Retype each entry below precisely as it reads.

• DATA LISTING:
::::::::::

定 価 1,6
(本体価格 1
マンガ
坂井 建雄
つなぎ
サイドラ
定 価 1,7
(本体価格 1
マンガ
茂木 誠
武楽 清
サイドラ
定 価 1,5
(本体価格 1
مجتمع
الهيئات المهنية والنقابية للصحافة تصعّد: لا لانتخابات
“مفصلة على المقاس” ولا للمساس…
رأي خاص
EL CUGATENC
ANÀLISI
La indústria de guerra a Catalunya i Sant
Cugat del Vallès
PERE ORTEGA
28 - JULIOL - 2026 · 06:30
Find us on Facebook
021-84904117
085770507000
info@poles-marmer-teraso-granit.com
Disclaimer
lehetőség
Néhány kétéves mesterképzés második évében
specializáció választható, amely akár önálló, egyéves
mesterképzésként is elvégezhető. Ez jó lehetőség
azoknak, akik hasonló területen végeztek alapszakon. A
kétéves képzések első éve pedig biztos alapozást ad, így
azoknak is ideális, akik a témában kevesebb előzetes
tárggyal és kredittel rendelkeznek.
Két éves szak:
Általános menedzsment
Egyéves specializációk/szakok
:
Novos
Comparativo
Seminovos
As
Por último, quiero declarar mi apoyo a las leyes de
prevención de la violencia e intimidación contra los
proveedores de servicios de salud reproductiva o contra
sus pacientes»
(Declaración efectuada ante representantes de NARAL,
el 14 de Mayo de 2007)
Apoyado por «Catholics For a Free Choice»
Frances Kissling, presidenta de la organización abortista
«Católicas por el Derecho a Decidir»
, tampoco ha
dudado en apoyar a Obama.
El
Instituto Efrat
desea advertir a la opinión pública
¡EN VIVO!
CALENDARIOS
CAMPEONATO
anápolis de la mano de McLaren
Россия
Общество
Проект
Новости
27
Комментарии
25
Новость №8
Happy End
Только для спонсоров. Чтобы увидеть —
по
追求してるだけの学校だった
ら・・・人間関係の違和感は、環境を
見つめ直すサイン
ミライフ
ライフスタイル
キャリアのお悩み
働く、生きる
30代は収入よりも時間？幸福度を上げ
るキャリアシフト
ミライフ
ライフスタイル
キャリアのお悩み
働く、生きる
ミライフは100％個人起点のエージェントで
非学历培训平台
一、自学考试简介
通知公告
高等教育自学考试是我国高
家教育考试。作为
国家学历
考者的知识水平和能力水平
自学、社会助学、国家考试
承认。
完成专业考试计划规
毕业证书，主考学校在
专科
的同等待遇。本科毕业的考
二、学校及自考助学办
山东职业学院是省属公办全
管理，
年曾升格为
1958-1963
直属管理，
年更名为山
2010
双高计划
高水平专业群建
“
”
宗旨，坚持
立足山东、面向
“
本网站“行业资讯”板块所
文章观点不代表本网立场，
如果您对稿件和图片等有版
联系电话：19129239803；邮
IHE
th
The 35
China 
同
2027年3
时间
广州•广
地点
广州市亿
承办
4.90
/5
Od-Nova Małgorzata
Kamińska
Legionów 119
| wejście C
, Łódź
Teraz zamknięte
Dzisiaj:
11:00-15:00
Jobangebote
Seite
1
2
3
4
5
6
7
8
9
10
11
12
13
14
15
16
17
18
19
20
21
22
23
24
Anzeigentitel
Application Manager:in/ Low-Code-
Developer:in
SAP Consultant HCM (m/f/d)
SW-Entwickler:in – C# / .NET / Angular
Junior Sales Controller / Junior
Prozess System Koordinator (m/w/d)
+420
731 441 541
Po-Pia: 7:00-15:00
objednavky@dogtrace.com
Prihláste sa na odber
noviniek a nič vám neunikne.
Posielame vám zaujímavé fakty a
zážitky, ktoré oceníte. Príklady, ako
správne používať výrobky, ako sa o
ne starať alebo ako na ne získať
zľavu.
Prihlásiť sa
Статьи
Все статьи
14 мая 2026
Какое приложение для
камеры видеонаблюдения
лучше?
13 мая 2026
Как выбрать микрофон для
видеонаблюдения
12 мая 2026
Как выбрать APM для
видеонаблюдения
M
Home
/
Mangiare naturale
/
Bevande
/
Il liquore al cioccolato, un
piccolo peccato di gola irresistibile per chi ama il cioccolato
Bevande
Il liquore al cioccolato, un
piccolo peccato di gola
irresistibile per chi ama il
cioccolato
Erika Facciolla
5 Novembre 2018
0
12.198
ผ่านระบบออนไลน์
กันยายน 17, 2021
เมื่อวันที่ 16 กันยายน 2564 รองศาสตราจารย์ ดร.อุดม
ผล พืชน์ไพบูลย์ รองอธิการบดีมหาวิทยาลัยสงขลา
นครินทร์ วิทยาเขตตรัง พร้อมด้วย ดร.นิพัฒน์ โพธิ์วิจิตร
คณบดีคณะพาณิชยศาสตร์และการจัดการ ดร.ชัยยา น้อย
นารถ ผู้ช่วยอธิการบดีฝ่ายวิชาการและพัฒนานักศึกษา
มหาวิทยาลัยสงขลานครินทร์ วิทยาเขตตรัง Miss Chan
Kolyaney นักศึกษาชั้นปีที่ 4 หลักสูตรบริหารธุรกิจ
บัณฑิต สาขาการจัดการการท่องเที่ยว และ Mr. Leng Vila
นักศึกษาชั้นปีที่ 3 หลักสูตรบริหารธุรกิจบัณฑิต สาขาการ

::::::::::

• ANSWER TO THIS TASK:
定 価 1,6
(本体価格 1
マンガ
坂井 建雄
つなぎ
サイドラ
定 価 1,7
(本体価格 1
マンガ
茂木 誠
武楽 清
サイドラ
定 価 1,5
(本体価格 1
مجتمع
الهيئات المهنية والنقابية للصحافة تصعّد: لا لانتخابات
“مفصلة على المقاس” ولا للمساس…
رأي خاص
EL CUGATENC
ANÀLISI
La indústria de guerra a Catalunya i Sant
Cugat del Vallès
PERE ORTEGA
28 - JULIOL - 2026 · 06:30
Find us on Facebook
021-84904117
085770507000
info@poles-marmer-teraso-granit.com
Disclaimer
lehetőség
Néhány kétéves mesterképzés második évében
specializáció választható, amely akár önálló, egyéves
mesterképzésként is elvégezhető. Ez jó lehetőség
azoknak, akik hasonló területen végeztek alapszakon. A
kétéves képzések első éve pedig biztos alapozást ad, így
azoknak is ideális, akik a témában kevesebb előzetes
tárggyal és kredittel rendelkeznek.
Két éves szak:
Általános menedzsment
Egyéves specializációk/szakok
:
Novos
Comparativo
Seminovos
As
Por último, quiero declarar mi apoyo a las leyes de
prevención de la violencia e intimidación contra los
proveedores de servicios de salud reproductiva o contra
sus pacientes»
(Declaración efectuada ante representantes de NARAL,
el 14 de Mayo de 2007)
Apoyado por «Catholics For a Free Choice»
Frances Kissling, presidenta de la organización abortista
«Católicas por el Derecho a Decidir»
, tampoco ha
dudado en apoyar a Obama.
El
Instituto Efrat
desea advertir a la opinión pública
¡EN VIVO!
CALENDARIOS
CAMPEONATO
anápolis de la mano de McLaren
Россия
Общество
Проект
Новости
27
Комментарии
25
Новость №8
Happy End
Только для спонсоров. Чтобы увидеть —
по
追求してるだけの学校だった
ら・・・人間関係の違和感は、環境を
見つめ直すサイン
ミライフ
ライフスタイル
キャリアのお悩み
働く、生きる
30代は収入よりも時間？幸福度を上げ
るキャリアシフト
ミライフ
ライフスタイル
キャリアのお悩み
働く、生きる
ミライフは100％個人起点のエージェントで
非学历培训平台
一、自学考试简介
通知公告
高等教育自学考试是我国高
家教育考试。作为
国家学历
考者的知识水平和能力水平
自学、社会助学、国家考试
承认。
完成专业考试计划规
毕业证书，主考学校在
专科
的同等待遇。本科毕业的考
二、学校及自考助学办
山东职业学院是省属公办全
管理，
年曾升格为
1958-1963
直属管理，
年更名为山
2010
双高计划
高水平专业群建
“
”
宗旨，坚持
立足山东、面向
“
本网站“行业资讯”板块所
文章观点不代表本网立场，
如果您对稿件和图片等有版
联系电话：19129239803；邮
IHE
th
The 35
China 
同
2027年3
时间
广州•广
地点
广州市亿
承办
4.90
/5
Od-Nova Małgorzata
Kamińska
Legionów 119
| wejście C
, Łódź
Teraz zamknięte
Dzisiaj:
11:00-15:00
Jobangebote
Seite
1
2
3
4
5
6
7
8
9
10
11
12
13
14
15
16
17
18
19
20
21
22
23
24
Anzeigentitel
Application Manager:in/ Low-Code-
Developer:in
SAP Consultant HCM (m/f/d)
SW-Entwickler:in – C# / .NET / Angular
Junior Sales Controller / Junior
Prozess System Koordinator (m/w/d)
+420
731 441 541
Po-Pia: 7:00-15:00
objednavky@dogtrace.com
Prihláste sa na odber
noviniek a nič vám neunikne.
Posielame vám zaujímavé fakty a
zážitky, ktoré oceníte. Príklady, ako
správne používať výrobky, ako sa o
ne starať alebo ako na ne získať
zľavu.
Prihlásiť sa
Статьи
Все статьи
14 мая 2026
Какое приложение для
камеры видеонаблюдения
лучше?
13 мая 2026
Как выбрать микрофон для
видеонаблюдения
12 мая 2026
Как выбрать APM для
видеонаблюдения
M
Home
/
Mangiare naturale
/
Bevande
/
Il liquore al cioccolato, un
piccolo peccato di gola irresistibile per chi ama il cioccolato
Bevande
Il liquore al cioccolato, un
piccolo peccato di gola
irresistibile per chi ama il
cioccolato
Erika Facciolla
5 Novembre 2018
0
12.198
ผ่านระบบออนไลน์
กันยายน 17, 2021
เมื่อวันที่ 16 กันยายน 2564 รองศาสตราจารย์ ดร.อุดม
ผล พืชน์ไพบูลย์ รองอธิการบดีมหาวิทยาลัยสงขลา
นครินทร์ วิทยาเขตตรัง พร้อมด้วย ดร.นิพัฒน์ โพธิ์วิจิตร
คณบดีคณะพาณิชยศาสตร์และการจัดการ ดร.ชัยยา น้อย
นารถ ผู้ช่วยอธิการบดีฝ่ายวิชาการและพัฒนานักศึกษา
มหาวิทยาลัยสงขลานครินทร์ วิทยาเขตตรัง Miss Chan
Kolyaney นักศึกษาชั้นปีที่ 4 หลักสูตรบริหารธุรกิจ
บัณฑิต สาขาการจัดการการท่องเที่ยว และ Mr. Leng Vila
นักศึกษาชั้นปีที่ 3 หลักสูตรบริหารธุรกิจบัณฑิต สาขาการ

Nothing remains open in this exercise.